◆ **練習問題**:
1. この入社エントリの書き手が、大学時代に専攻していた分野は何ですか。
2. この入社エントリに出てくる会社の名前を、同じ会社は一度だけにして全部挙げてください。
3. この入社エントリのうち、「これまでの転職の中で感じたこ」で始まり「ありがとうございましたmm)」で終わる部分を、「研究室」を「ラボ」に置き換えて書き直してください。

◆ **本文抜粋**:

計4年半ほどお世話になったChatwork株式会社を退職し、2022年1月に株式会社LayerXに入社した鈴木(@suuu_ts)の入社エントリです。
これまでの転職の中で感じたことや忘れがちな入社直後の初心を記しておいて後から振り返られるようにしておくこと、そしてLayerXに興味を持ってくださっている方々に少しでも参考になる情報を届けられればと思いながら書いていきます。

これまでの歩み

私は大学卒業後、富士ゼロックス株式会社のシステムエンジニア→シルバーエッグ・テクノロジー株式会社のコンサルタント→Chatwork株式会社でデータアナリスト→株式会社メルカリのデータアナリスト→Chatwork株式会社(2回目)のカスタマーサクセスというキャリアを歩んできました。

大学時代

大学時代は機械工学を専攻しており、4年生では機械工学系としては珍しい生命工学系の研究室に入って脳神経の研究をしていました。4年生の1年間は平日は毎日、夏休みもほとんど無く研究室に籠もり、ラットの脳細胞とにらめっこするような非常に暗いキャンパスライフを送っていました。
また就活も特にこれといった軸は無く、当時は学生の売り手市場だったことを良いことに、とりあえず給料が良さそうな企業を選んで受けていたような状況だったように思います。(富士ゼロックスさん、拾っていただいて本当にありがとうございましたmm)

富士ゼロックス時代

印刷会社向けの高速デジタル印刷機や関連ソフトウェアの導入プロジェクトをPMという立場で推進しつつ、お客様の印刷業務フローに合わせたシステムの設計や実装、運用保守なども自ら担当するような仕事をしていました。
「印刷」という領域は、上流となる組版と呼ばれる印刷原稿を制作するデジタルな工程と、下流となるゼログラフィー技術をベースとしたハードウェアと紙が織りなす印刷というアナログな工程とが連動しています。よって業務遂行においては多様な技術理解とドメイン知識が必要で、苦労の連続ではあったものの汗水垂らしながらやり通したおかげで、その後の社会人人生に必要な基礎体力はかなり磨かせてもらえたように思います。
また印刷会社様にとって印刷機は生産財であり、生産のパフォーマンスを上げることができれば売上貢献にもつながりますし、逆に障害で印刷機が数時間止まるだけでかなりの損害を与えてしまうことになります。そうした緊張感のある現場に携わることができたのも良い経験でした。

シルバーエッグ・テクノロジー時代

ECサイト向けのレコメンドエンジンASPサービスの導入プロジェクトのPMから導入後のレコメンドによるCVR改善のためのコンサルティングなどを行っていました。

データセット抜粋
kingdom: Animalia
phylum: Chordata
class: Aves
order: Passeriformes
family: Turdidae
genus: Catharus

◆ **解答**:
1. 機械工学です。

2. Chatwork株式会社、株式会社LayerX、富士ゼロックス株式会社、シルバーエッグ・テクノロジー株式会社、株式会社メルカリ

3.
これまでの転職の中で感じたことや忘れがちな入社直後の初心を記しておいて後から振り返られるようにしておくこと、そしてLayerXに興味を持ってくださっている方々に少しでも参考になる情報を届けられればと思いながら書いていきます。

これまでの歩み

私は大学卒業後、富士ゼロックス株式会社のシステムエンジニア→シルバーエッグ・テクノロジー株式会社のコンサルタント→Chatwork株式会社でデータアナリスト→株式会社メルカリのデータアナリスト→Chatwork株式会社(2回目)のカスタマーサクセスというキャリアを歩んできました。

大学時代

大学時代は機械工学を専攻しており、4年生では機械工学系としては珍しい生命工学系のラボに入って脳神経の研究をしていました。4年生の1年間は平日は毎日、夏休みもほとんど無くラボに籠もり、ラットの脳細胞とにらめっこするような非常に暗いキャンパスライフを送っていました。
また就活も特にこれといった軸は無く、当時は学生の売り手市場だったことを良いことに、とりあえず給料が良さそうな企業を選んで受けていたような状況だったように思います。(富士ゼロックスさん、拾っていただいて本当にありがとうございましたmm)